It's September, time for the kids to head back to school and time for CMSWire to introduce a new editorial focus. Our focus this month is an easy one: how to move from simply using social media tools to being a true social business.
It's Not that Easy
Okay, you can pick yourself up off the floor and stop laughing. If it were easy for organizations to make the shift, we'd could end our focus right now and give you the 12-step approach.
It's just not that simple.
Part of the reason it is not simple is that organization does not have complete control over how it happens. As Dion Hinchcliffe tells us:
...social media is not as deterministic and controllable as the channels that have come before it. It’s one of the reasons I say that adoption of social media can only be co-created. It is as much up to the those engaging to create value, sustain engagement, and build community as it is to those that sponsor them. You can’t own a community like you can buy software or a marketing campaign, social business is a two-way street like nothing quite like it. This makes adoption of social business a very different creature from the way businesses used to engage before.
I like the old adage: 'you can lead a horse to water, but you can't make it drink'. A business can offer tools and technologies that support more effective collaboration or that try to engage with customers, but it's up to those individuals to take the steps required to interact. So it's important to really think about what you are trying to achieve by using social media and plan your strategies/implement your tools carefully.
Unfortunately, we no longer have the luxury of taking months or years to decide on the right approach and the right tools, because we are learning new things every day and the tools are changing rapidly. This means we have to be quick to try things, learning as we go. We also need to be ready to accept that something isn't working and ready to change it. Our business processes and technology implementation processes aren't always prepared to be that flexible, one challenge that needs to be overcome.
You can also look at that metaphor from a different angle. The internet has made people much more aware of their power as a consumer and they have certainly found ways to get the information needed to make buying decisions without having to talk to the product/service vendor. However, they also expect more engagement from these vendors.
It's about more than a great website, or a twitter/Facebook presence though. And organizations need to recognize that social isn't another channel. That it needs to be a fundamental element of how they do business, whether they are engaging on digital channels or offline channels. To be successful, it all needs to work together.

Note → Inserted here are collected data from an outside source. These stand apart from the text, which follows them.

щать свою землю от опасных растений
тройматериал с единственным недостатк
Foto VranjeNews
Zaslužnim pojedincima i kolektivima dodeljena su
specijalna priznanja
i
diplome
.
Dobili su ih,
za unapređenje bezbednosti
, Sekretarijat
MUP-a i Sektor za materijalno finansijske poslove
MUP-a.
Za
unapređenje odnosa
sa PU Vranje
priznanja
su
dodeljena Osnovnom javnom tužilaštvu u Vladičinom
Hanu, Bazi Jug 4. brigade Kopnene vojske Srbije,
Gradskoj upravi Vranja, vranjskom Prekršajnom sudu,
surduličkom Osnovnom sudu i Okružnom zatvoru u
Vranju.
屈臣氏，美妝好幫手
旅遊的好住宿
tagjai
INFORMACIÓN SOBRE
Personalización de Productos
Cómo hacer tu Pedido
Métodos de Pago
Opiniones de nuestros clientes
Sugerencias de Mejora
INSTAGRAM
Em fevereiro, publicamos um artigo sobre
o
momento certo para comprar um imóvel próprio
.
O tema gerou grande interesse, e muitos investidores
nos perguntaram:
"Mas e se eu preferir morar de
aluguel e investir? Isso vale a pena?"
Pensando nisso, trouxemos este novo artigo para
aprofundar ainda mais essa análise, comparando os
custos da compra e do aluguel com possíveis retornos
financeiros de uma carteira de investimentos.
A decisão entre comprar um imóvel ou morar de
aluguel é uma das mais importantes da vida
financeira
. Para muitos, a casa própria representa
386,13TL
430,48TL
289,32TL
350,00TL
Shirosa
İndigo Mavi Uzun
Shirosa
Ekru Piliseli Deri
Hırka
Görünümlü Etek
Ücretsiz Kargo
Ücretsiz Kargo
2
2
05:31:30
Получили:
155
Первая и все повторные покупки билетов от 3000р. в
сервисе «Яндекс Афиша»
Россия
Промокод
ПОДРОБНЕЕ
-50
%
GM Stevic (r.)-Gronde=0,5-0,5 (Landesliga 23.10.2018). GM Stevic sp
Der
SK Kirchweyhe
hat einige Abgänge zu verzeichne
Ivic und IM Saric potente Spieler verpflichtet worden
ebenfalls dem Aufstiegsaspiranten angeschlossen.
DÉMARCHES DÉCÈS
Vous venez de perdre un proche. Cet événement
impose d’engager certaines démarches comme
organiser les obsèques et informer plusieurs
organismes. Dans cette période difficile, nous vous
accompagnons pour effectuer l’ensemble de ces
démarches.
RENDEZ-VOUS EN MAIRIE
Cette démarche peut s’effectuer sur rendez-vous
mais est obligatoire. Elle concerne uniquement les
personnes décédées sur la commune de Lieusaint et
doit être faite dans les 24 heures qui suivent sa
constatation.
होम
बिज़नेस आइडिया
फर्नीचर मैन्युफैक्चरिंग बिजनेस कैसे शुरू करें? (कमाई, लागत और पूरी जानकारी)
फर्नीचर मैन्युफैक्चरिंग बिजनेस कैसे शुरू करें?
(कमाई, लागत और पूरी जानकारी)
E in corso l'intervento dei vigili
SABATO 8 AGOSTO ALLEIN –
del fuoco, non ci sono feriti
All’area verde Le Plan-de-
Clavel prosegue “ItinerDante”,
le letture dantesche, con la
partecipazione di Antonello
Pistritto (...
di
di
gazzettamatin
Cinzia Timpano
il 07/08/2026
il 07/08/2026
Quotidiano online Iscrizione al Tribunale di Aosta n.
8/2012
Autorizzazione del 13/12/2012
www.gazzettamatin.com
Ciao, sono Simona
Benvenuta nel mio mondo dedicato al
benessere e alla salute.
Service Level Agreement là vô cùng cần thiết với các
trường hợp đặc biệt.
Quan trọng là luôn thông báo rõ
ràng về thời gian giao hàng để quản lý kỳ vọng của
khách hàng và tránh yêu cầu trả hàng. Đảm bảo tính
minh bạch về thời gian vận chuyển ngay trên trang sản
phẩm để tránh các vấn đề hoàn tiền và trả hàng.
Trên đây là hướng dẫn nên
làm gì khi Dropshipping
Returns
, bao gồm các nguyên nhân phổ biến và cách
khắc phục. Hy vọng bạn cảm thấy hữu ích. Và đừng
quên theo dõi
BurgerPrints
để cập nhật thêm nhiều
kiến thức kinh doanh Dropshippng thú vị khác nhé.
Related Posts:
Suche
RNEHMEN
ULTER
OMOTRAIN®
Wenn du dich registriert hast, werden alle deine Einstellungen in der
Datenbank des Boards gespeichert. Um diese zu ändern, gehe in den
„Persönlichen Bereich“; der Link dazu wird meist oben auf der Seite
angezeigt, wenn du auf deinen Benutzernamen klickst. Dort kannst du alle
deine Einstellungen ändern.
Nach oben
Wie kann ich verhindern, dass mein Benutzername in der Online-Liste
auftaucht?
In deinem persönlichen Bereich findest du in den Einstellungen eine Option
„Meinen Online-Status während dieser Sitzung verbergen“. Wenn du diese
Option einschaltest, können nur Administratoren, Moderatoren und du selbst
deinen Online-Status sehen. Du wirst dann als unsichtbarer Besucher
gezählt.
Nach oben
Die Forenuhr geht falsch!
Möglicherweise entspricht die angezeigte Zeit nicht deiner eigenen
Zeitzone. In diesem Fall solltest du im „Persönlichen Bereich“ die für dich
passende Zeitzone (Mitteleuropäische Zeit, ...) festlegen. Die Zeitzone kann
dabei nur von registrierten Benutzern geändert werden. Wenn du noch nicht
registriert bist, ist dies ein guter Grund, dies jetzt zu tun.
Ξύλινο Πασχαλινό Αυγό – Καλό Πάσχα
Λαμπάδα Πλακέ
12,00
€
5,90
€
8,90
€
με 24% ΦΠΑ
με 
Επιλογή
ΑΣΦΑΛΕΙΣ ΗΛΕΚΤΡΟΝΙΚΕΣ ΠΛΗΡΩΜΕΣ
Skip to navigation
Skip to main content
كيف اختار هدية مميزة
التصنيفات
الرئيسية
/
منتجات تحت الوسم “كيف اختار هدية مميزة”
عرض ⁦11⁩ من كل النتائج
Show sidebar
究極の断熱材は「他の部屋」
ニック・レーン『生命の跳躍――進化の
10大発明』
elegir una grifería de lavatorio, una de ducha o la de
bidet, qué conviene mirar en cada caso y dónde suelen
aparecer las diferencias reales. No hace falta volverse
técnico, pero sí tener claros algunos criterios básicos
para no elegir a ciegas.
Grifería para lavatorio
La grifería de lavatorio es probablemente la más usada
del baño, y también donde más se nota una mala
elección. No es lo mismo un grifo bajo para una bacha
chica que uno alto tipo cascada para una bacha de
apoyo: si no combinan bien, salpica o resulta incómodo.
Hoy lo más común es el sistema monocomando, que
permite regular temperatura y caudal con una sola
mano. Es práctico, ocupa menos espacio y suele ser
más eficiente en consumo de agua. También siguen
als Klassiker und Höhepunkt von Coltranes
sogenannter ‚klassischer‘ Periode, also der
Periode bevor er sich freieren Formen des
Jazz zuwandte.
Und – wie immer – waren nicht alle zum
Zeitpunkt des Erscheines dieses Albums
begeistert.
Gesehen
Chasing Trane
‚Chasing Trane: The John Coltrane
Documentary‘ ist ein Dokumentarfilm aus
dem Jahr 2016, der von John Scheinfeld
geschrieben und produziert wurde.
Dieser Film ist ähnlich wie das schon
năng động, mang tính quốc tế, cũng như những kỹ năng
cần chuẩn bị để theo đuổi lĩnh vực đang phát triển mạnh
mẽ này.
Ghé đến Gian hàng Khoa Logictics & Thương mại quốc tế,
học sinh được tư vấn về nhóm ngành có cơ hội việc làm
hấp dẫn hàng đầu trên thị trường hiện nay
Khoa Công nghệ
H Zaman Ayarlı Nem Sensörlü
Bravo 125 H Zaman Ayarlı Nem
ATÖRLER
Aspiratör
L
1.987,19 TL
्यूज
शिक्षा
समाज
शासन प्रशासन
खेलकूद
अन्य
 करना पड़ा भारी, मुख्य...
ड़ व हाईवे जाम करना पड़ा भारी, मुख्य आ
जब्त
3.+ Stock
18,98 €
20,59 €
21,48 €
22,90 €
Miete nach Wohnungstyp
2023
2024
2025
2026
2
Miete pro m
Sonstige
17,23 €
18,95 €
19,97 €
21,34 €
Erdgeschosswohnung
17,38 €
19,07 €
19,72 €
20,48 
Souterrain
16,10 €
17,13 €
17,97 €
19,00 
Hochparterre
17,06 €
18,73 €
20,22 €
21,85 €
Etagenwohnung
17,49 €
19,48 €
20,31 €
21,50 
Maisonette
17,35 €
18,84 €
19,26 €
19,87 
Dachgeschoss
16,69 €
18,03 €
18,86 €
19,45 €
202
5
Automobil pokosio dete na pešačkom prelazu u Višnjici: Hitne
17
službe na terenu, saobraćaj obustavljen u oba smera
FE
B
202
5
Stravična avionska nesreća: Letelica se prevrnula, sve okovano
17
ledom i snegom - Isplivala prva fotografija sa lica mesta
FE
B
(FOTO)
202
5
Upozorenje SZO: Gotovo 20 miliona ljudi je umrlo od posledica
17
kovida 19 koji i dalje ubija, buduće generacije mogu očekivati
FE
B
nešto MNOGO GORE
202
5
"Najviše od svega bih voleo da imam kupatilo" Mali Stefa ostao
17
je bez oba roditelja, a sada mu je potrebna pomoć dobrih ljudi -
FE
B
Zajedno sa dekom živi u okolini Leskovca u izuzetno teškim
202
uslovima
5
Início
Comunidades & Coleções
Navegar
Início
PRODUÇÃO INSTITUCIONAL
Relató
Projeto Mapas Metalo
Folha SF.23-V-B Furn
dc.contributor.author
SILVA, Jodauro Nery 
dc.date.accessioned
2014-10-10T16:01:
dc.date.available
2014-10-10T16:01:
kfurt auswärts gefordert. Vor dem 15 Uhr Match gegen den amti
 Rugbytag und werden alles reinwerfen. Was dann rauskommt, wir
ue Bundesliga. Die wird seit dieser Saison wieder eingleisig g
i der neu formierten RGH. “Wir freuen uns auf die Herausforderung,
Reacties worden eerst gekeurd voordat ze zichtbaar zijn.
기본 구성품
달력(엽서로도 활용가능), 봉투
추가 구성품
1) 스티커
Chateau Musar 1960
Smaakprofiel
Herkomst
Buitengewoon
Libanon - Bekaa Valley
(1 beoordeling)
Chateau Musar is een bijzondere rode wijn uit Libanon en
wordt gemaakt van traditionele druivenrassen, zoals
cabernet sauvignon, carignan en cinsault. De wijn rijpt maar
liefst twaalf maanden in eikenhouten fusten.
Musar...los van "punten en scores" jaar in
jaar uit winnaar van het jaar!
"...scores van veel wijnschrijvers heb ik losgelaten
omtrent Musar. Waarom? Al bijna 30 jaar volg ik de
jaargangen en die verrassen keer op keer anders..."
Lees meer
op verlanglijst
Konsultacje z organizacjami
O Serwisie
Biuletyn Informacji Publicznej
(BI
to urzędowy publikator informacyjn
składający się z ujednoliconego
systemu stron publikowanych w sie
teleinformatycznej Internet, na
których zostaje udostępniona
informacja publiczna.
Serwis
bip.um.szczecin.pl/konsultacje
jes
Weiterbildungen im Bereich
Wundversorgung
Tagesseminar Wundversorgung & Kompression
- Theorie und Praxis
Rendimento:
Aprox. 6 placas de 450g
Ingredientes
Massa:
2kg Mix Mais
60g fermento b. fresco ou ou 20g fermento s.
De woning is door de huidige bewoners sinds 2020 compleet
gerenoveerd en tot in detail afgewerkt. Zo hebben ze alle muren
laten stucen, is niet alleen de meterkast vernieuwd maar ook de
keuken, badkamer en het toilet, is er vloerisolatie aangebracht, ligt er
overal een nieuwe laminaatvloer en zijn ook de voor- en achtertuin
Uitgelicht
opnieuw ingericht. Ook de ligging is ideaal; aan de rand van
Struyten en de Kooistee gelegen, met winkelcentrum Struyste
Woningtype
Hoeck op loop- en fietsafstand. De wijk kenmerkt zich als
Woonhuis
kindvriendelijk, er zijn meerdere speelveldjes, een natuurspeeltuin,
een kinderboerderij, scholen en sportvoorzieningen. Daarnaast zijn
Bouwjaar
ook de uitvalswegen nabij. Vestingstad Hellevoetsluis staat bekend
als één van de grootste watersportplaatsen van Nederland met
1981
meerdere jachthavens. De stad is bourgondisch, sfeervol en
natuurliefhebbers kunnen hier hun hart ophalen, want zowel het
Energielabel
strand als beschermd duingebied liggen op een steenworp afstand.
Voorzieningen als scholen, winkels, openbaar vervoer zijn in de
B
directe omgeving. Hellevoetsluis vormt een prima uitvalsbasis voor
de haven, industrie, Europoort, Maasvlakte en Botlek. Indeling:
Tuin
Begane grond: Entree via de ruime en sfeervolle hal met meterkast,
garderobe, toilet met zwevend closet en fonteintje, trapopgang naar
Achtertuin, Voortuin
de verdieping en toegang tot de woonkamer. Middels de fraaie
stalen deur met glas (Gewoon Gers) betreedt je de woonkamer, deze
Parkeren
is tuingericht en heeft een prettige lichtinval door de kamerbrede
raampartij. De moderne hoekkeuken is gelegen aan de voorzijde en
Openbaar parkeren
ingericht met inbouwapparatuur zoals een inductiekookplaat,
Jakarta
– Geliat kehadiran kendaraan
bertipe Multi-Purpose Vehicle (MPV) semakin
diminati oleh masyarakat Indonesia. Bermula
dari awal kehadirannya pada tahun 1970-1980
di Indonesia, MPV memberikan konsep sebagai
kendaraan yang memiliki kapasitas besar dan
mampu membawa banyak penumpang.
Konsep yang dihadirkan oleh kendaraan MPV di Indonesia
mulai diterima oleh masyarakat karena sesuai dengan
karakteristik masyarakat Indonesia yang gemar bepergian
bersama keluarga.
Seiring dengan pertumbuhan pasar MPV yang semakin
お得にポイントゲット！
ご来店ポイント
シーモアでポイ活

The Road to Social Business isn't Paved
How you incorporate social media tools and concepts into your business is going to vary not only based on the type of business you have and the organizational structure you employ and embrace, but also on whether you are dealing with your internal customers (employees) or your external customers.
Some say that you have to embrace social on the inside first, before you can be successful on the outside. While I think there is overlap and that your employees need to understand the value that social media brings when working with customers, I don't necessarily think you need to master it internally first. What you do need are champions, many of whom need to be management, but many who are also on the ground working with your customer-focused teams.
Embracing social internally is really about collaborating effectively, sharing knowledge and ideas, all with the goal of growing the organization, and hopefully growing the individual as well. It's a different, yet similar set of tools and strategies. Rachel Happe offers a look at what the social organization looks:
Most organizations have a long way to go to be places that employees are clamoring to work for but in the new communications environment that clamoring employee enthusiasm will drive revenues and market share if it exists. That employee enthusiasm also drives alignment with corporate values and messaging, increases opportunities because all employees are advocates, an decreases risks because employees feel more individual responsible for protecting the interests of the organization.
Focus on What You Need to Do
The first step to becoming a social business is to just do something social. Now having that Facebook page, Twitter account or community doesn't make you a social business. But you are doing something.
Make sure you clearly understand your business objectives and goals, then start thinking about what types of "social" initiatives you can work on that align to them. Make a plan, keep it flexible and start doing something, keeping in mind that you not only need to be listening to what your customers are saying, but you need to analyze and measure and respond accordingly.
I think the only wrong way to become a social business is to not become one at all. Because it means that you aren't thinking about what's important -- your employees and your customers. How you choose to interact with and engage both of your customer bases is your process to move towards becoming a social business. And there are many different opinions and strategies on how you do it. So let the discussion begin.